(Saved entries)
==*==

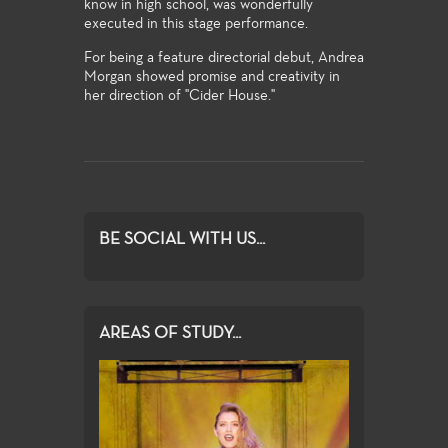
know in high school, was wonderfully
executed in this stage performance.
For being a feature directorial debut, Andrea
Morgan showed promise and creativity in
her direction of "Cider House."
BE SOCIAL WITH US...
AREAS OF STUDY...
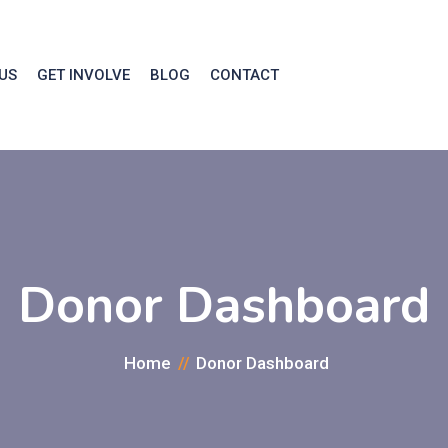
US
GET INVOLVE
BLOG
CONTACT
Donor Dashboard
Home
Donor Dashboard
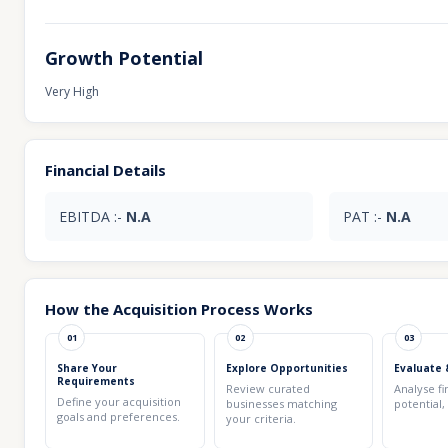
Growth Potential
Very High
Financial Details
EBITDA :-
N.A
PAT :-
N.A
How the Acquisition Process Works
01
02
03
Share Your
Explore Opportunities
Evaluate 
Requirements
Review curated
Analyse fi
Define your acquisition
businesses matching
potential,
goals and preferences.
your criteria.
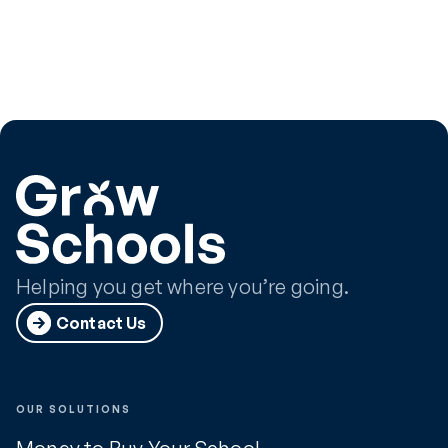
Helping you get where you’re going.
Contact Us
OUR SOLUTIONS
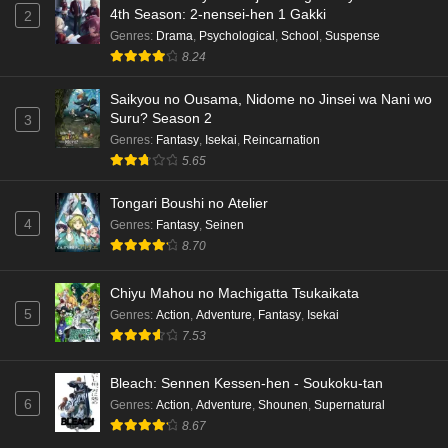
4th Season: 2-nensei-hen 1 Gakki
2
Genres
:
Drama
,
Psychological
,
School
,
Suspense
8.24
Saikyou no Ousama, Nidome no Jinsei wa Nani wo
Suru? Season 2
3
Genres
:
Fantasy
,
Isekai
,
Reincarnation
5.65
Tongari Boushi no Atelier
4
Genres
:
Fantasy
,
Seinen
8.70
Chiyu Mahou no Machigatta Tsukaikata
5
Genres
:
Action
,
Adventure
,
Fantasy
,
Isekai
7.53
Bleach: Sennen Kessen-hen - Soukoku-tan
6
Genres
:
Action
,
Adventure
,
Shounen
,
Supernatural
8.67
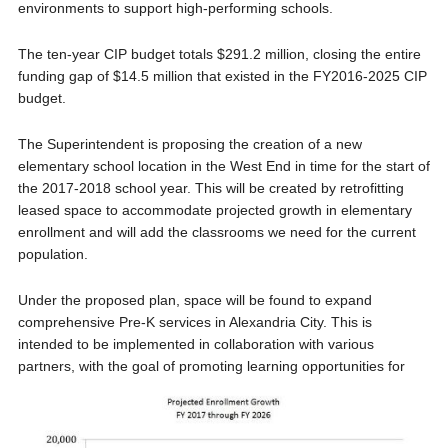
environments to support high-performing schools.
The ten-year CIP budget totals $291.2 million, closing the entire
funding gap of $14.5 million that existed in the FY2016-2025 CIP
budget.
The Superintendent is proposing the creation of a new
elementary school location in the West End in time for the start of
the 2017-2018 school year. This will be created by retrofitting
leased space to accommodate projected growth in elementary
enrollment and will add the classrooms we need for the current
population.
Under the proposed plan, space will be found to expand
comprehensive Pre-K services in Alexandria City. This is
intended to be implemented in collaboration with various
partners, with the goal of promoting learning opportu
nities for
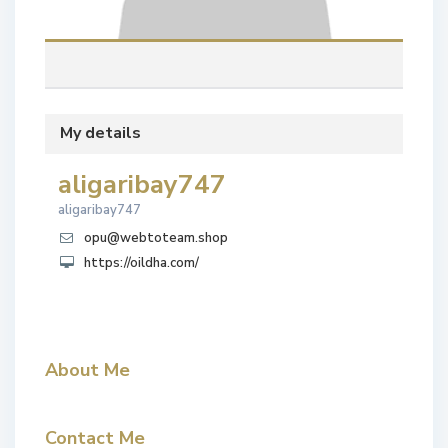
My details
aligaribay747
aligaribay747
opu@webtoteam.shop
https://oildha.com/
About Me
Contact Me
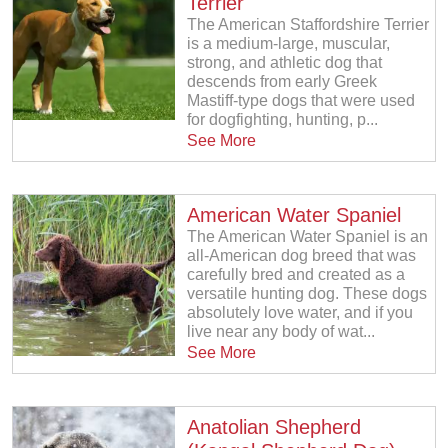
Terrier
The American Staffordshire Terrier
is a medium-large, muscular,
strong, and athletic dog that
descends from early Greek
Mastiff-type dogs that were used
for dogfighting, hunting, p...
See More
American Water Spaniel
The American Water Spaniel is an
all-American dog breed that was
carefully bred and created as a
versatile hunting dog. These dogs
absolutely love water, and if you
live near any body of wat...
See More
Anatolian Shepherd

==*==

- [Problem statement]:
Which of the lines above hold the string "American"? Copy each one.

- [Exercise answer]:
The American Staffordshire Terrier
American Water Spaniel
The American Water Spaniel is an
all-American dog breed that was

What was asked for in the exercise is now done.